Sir Geoffrey - he had been awarded the customary High Commissioner's knighthood - and Lady de Freitas were a great success in Accra, both with the Ghanaians and with the expatriate British community, and after two years de Freitas was asked to move to Nairobi to become the first British Diplomatic Representative to the new Federation of East Africa: Uganda, Tanganyika and Kenya.
The proposed East African Federation failed to materialise, but Kenya was granted independence under Jomo Kenyatta. The de Freit-ases were the first diplomatic representatives accredited to the new Prime Minister. They spent two months in England being reoriented, and Helen took lessons in Swahili. She had already learnt some Twi, the Ashanti language in Ghana. Their immediate task in Nairobi was to shift the British role - and Kenya's perception of the British role - from that of colonial governing power to that of a diplomatic mission.
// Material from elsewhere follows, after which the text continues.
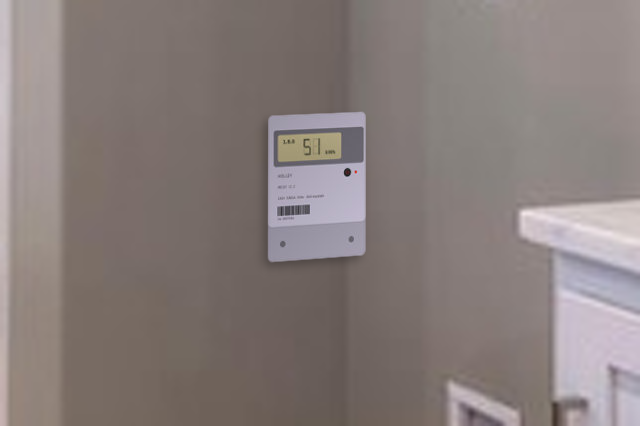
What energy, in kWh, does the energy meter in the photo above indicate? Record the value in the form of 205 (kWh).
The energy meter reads 51 (kWh)
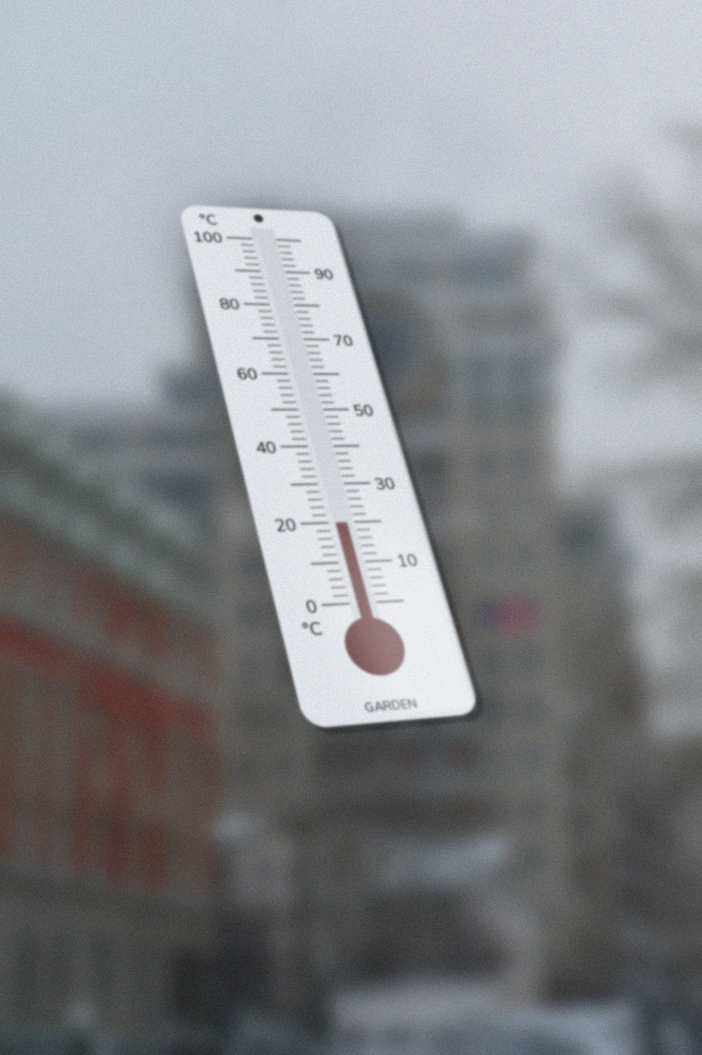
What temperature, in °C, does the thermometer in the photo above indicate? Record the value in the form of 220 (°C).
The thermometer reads 20 (°C)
Helen's tact and easy approachability were of great advantage here.
In 1964 Sir Geoffrey received a surprise message from the Labour Party in Kettering. Their Member of Parliament, Dick Mitchison, was going to the Lords and they were without a candidate at the forthcoming general election.
Would he allow his name to go forward for this safe Labour seat? He relinquished his Commonwealth Relations post and was duly selected from a field of 73, and returned to the House of Commons. But Gaitskell, who had warmly endorsed his leaving the House to go to Ghana, had died the previous year and Harold Wilson, the new Labour leader and now Prime Minister, had no inclination to honour his predecessor's commitment to the former cabinet member.
De Freitas was given no post on the front bench, though he was asked to lead the Labour Party delegation to the assembly of the Council of Europe in 1965 and the following year was elected its President. Helen's fluency in French was greatly appreciated at Strasbourg.
After de Freitas had retired from Parliament, in 1979, he and his wife had more time for travelling, particularly to the United States where two of their children had settled. Helen had always kept her American nationality. As Trustee of Bryn Mawr College she made many visits there, and supported its work with generous donations. She was also an energetic patron of International Social Service, the organisation which was founded to handle the problems of migrants and refugees, which raises money with support from the diplomatic community at its famous Spring Fair, held annually at Kensington Town Hall. She generously used both her time and the fortune she had inherited to support causes on both sides of the Atlantic.
Helen Graham Bell, public servant: born Chicago, Illinois 16 August 1910; married 1938 Geoffrey de Freitas (KCMG 1961, died 1982; three sons, one daughter); died London 14 December 1998.